Lo “strano” caso dello scoiattolo Silvia

Silvia è un raro esemplare di Sciurus meridionalis. Un piccolo scoiattolino nero abbandonato dalla mamma a causa dei turisti curiosi che, durante l’estate, affollano il parco del Pollino.

Ritrovata il 26 agosto di quest’ estate. La notte prima c’era stato un vento fortissimo sul massiccio del Pollino, in Basilicata. Il mattino dopo c’erano per terra tre scoiattolini di poche settimane caduti dal nido. La zona, vicino al rifugio Acquafredda, era piena di turisti, che non si sono lasciati scappare l’occasione di prendere e fotografare i tre piccoli scoiattoli. Quando la mamma è tornata a prenderli ha lasciato li uno di loro, forse perché “maneggiato” troppo dagli umani. Silvia è stata recuperata dal CRAS (Centro Recupero Animali Selvatici) di Matera ed è stata reidratata e nutrita prima che potesse essere troppo tardi.  Si stima che Silvia avesse all’incirca 5 settimane arrivata a Matera. A quell’età gli scoiattoli hanno bisogno di essere nutriti con latte materno ancora per molto tempo. Ma lo svezzamento è comunque andato a buon fine.
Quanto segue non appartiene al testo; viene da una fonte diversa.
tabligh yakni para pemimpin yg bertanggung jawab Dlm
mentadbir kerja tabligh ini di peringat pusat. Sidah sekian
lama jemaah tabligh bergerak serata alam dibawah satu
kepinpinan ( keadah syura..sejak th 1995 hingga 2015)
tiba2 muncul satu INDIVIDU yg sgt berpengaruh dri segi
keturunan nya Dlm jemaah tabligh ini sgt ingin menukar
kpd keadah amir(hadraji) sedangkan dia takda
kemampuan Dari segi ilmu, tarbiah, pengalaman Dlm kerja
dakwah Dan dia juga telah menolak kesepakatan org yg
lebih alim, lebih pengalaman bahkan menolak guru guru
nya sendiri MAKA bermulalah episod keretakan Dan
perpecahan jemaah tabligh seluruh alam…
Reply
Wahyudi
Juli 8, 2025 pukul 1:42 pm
«Non è un lavoro semplice», ha spiegato Olimpia Lai,  la volontaria del CRAS che se ne sta occupando,  «perché si sa poco dell’etologia di questa specie e delle sue necessità nutrizionali».

Silvia non ama il contatto con gli animali  e viene allevata in modo da non “imprintarla” solo con cure strettamente necessarie e cibo il più vicino possibile a quello naturale.